In a report titled "South Africa: Mangaung Madness" consultants said: "The likely retention of the Zuma status quo is the problem but the alternative (Anyone But Zuma) looks no better."
The so-called ABZ faction is a loose alliance of anti-Zuma party members, who have campaigned for wholesale change in the party’s leadership and for deputy president Kgalema Motlanthe to replace Zuma as ANC president.
"We believe Jacob Zuma will be re-elected leader. A quantitative assessment based on branch and province views also supports this, albeit by a moderately close margin of 54% to 46%," said Peter Montalto, emerging markets strategist and one of the authors of the report.
The report argued that characterising the standoff between the Zuma and Motlanthe camps as a "grand battle" was wrong.
"We think this battle is less significant than it seems thanks to a poor campaign by ABZ and little that holds them together. The Zuma camp by contrast has a much more aggressive operation," it said, adding: "The example of Zuma toppling Mbeki however in 2007 teaches us to be cautious, however."
According to the report, there is a possibility that Kgalema Motlanthe, who is the most likely candidate to challenge Zuma for ANC presidency at Mangaung, will fall by the wayside in favour of Cyril Ramaphosa as deputy president, and that there may even be a chance that Ramaphosa will become president of the country in 2014.
"Future succession battles look equally probable under both leaders, driven by the quest for power and influence even as the ANC slowly loses popularity more generally given its inability to deliver services and boost growth and development," it said.
Financial impact of Mangaung
The report, which focused on the potential economic impacts of the ANC’s elective conference, said that a continuation of the status quo would involve further erosion of competitiveness and suppressed potential growth, which in turn would lead to further downgrades.
Read the full report here.
After successive downgradings by the major ratings agencies and widespread unrest in the mining sector, the rand has dropped to a three-year low against the dollar.
"The direct fiscal impacts in the short run will likely be limited but over the medium run could accumulate into a more worrying picture," said the report.
Montalto said he expects ratings agency Fitch to downgrade South Africa's sovereign rating in January, and sees some possibility that Standard & Poor's and Moody's, may do so again, depending on the policy outcomes from the Mangaung conference.
"The ANC’s policy resolutions are so couched in generalities and are so high level that it may be hard for the agencies to have enough evidence to be able to see there have been definite policy shifts and so not downgrade," said the report.
The report said labour sector unrest in the country is both structural and long-lasting and warned that government would have to deal with another round of similar strike action next year.
"The government's response to the labour issues of this year has been woeful," it said. "Some blame that on Mangaung looming on the horizon, but we think it is thanks to more general political constraints in the tripartite alliance.
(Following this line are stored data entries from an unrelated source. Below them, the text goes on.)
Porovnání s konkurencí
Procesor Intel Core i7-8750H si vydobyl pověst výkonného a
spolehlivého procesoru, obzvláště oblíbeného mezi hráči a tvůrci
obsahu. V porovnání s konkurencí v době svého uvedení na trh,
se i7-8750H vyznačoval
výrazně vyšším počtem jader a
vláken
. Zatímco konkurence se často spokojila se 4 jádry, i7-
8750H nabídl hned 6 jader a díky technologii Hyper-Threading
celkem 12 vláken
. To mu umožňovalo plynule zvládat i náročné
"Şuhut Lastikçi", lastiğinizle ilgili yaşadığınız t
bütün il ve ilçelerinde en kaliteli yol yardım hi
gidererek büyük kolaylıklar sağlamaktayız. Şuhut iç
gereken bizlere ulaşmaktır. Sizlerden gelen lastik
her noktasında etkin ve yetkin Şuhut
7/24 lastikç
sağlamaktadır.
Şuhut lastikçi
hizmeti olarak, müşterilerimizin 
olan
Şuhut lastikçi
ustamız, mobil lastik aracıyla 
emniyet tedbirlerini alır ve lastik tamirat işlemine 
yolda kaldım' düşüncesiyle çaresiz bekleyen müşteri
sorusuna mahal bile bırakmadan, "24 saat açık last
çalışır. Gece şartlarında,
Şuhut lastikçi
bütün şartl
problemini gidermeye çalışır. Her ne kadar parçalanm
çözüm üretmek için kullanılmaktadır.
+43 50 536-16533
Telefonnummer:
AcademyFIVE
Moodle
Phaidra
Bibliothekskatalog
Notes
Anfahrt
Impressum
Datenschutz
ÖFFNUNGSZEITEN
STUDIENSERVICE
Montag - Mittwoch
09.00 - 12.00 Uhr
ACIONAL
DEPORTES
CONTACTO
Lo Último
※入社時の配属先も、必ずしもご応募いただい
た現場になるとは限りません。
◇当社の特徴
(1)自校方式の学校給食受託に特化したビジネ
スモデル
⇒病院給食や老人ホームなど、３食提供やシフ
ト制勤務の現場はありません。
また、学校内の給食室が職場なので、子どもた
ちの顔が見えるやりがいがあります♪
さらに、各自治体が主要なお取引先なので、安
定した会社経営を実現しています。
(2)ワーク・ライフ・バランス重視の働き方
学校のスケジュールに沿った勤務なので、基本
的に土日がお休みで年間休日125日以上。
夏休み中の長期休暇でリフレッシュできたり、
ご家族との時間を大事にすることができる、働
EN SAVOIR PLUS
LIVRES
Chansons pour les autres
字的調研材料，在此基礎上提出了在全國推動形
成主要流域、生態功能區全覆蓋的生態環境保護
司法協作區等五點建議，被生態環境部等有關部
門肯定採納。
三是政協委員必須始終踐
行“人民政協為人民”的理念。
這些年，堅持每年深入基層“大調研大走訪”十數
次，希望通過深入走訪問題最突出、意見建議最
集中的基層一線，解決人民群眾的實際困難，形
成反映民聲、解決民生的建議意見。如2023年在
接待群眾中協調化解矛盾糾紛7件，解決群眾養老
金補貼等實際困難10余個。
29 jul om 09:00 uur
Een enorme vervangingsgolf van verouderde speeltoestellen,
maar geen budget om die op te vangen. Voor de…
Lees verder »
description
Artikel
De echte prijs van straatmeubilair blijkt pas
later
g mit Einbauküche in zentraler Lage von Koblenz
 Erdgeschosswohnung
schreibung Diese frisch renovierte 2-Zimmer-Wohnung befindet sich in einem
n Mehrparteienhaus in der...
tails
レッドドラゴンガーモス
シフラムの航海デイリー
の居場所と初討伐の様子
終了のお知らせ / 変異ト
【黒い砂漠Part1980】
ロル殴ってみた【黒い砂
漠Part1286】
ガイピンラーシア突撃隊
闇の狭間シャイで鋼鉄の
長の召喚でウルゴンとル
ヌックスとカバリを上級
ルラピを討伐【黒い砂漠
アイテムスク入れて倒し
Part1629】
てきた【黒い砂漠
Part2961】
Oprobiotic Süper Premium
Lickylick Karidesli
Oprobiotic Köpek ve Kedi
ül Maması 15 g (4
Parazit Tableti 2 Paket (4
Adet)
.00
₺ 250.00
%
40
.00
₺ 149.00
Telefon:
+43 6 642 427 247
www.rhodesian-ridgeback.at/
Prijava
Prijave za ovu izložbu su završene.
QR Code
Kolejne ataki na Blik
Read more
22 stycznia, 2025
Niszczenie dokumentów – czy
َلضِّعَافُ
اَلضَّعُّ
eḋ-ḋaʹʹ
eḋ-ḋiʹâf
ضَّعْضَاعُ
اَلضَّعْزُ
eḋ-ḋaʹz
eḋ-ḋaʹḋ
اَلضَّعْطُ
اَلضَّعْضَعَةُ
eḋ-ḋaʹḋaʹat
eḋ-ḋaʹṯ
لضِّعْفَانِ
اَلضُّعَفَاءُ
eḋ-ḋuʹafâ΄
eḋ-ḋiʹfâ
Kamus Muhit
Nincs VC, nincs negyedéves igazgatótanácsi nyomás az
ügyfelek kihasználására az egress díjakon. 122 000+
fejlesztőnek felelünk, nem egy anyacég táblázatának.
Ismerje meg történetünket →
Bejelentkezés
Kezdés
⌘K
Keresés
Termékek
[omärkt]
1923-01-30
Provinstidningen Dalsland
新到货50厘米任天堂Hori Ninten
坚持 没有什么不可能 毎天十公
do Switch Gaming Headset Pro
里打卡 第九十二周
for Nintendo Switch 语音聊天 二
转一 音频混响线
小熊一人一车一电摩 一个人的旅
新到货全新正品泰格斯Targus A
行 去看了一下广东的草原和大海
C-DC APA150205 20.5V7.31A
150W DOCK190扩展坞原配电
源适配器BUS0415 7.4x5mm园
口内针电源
Next year should show which view is right."
In what is sure to be a controversial construction, the report divides the ANC into three separate factions – left wing, centrist/centre left and tenderprenuer/cadre deployee.
Montalto told the M&G that while this construction may not be perfect, it is a "slightly more interesting way of looking at [the party]".
"There is a large segment of people who are basically non-ideological and who are in the ANC because it is the party in power, it gives access to tenders, and they want to get government or provincial jobs," he said, adding "That's an important mind-set in the ANC that does drive the policy debate."
Montalto said that in recent policy discussions on nationalisation, both the left and centre-left factions were against nationalisation while the non-ideological faction – the tenderpreneurs – were in favour of it.